A Rational Analysis of the Speech-to-Song Illusion
Raja Marjieh, Pol van Rijn, Ilia Sucholutsky, Harin Lee, Thomas L. Griffiths, Nori Jacoby
TL;DR
The paper tackles why repetition makes spoken phrases sound more song-like and why this transformation varies by phrase. It formulates a principled Bayesian framework that treats the illusion as a two-hypothesis inference problem, comparing $p(s^n|\text{song})$ and $p(s^n|\text{speech})$ using corpus-derived statistics and, crucially, tests the approach with text-only data. It demonstrates that a purely textual prose-to-lyrics illusion emerges when repetition shifts the log-odds in favor of song, a prediction supported by both human judgments and GPT-4 outputs. Together, these results provide a parsimonious, cross-modal computational account of perceptual illusions rooted in learned linguistic statistics and suggest avenues for richer generative modeling across languages and modalities.
Abstract
The speech-to-song illusion is a robust psychological phenomenon whereby a spoken sentence sounds increasingly more musical as it is repeated.

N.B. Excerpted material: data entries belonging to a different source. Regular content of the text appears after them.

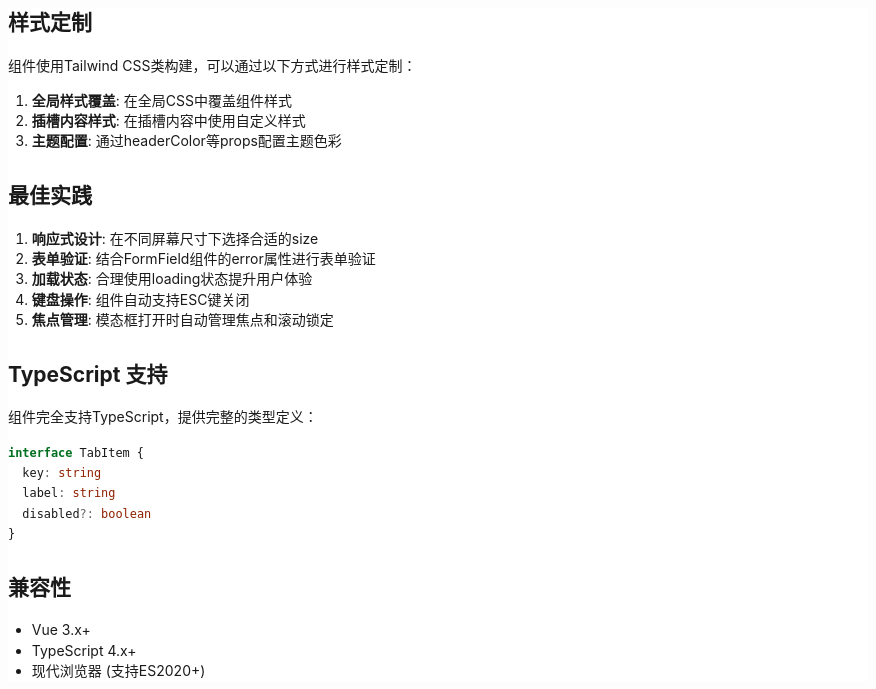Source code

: ## 样式定制

组件使用Tailwind CSS类构建，可以通过以下方式进行样式定制：

1. **全局样式覆盖**: 在全局CSS中覆盖组件样式
2. **插槽内容样式**: 在插槽内容中使用自定义样式
3. **主题配置**: 通过headerColor等props配置主题色彩

## 最佳实践

1. **响应式设计**: 在不同屏幕尺寸下选择合适的size
2. **表单验证**: 结合FormField组件的error属性进行表单验证
3. **加载状态**: 合理使用loading状态提升用户体验
4. **键盘操作**: 组件自动支持ESC键关闭
5. **焦点管理**: 模态框打开时自动管理焦点和滚动锁定

## TypeScript 支持

组件完全支持TypeScript，提供完整的类型定义：

```typescript
interface TabItem {
  key: string
  label: string
  disabled?: boolean
}
```

## 兼容性

- Vue 3.x+
- TypeScript 4.x+
- 现代浏览器 (支持ES2020+)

Despite decades of research, a complete formal account of this transformation is still lacking, and some of its nuanced characteristics, namely, that certain phrases appear to transform while others do not, is not well understood. Here we provide a formal account of this phenomenon, by recasting it as a statistical inference whereby a rational agent attempts to decide whether a sequence of utterances is more likely to have been produced in a song or speech. Using this approach and analyzing song and speech corpora, we further introduce a novel prose-to-lyrics illusion that is purely text-based. In this illusion, simply duplicating written sentences makes them appear more like song lyrics. We provide robust evidence for this new illusion in both human participants and large language models.